_Exercise brief_: Please return the lines, both ends included, that run from the one containing "西武 9000系 9101編成 ピンク KPP TRAIN 10両セッ" to the last line of the data below, exactly and alone.

[[ Source information open ]]

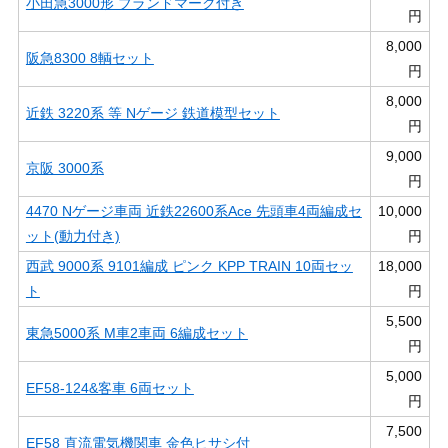
小田急3000形 ブランドマーク付き
円
8,000
阪急8300 8輌セット
円
8,000
近鉄 3220系 等 Nゲージ 鉄道模型セット
円
9,000
京阪 3000系
円
4470 Nゲージ車両 近鉄22600系Ace 先頭車4両編成セ
10,000
ット(動力付き)
円
西武 9000系 9101編成 ピンク KPP TRAIN 10両セッ
18,000
ト
円
5,500
東急5000系 M車2車両 6編成セット
円
5,000
EF58-124&客車 6両セット
円
7,500
EF58 直流電気機関車 金色ヒサシ付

[[ Source information closed ]]

_Response_:
西武 9000系 9101編成 ピンク KPP TRAIN 10両セッ
18,000
ト
円
5,500
東急5000系 M車2車両 6編成セット
円
5,000
EF58-124&客車 6両セット
円
7,500
EF58 直流電気機関車 金色ヒサシ付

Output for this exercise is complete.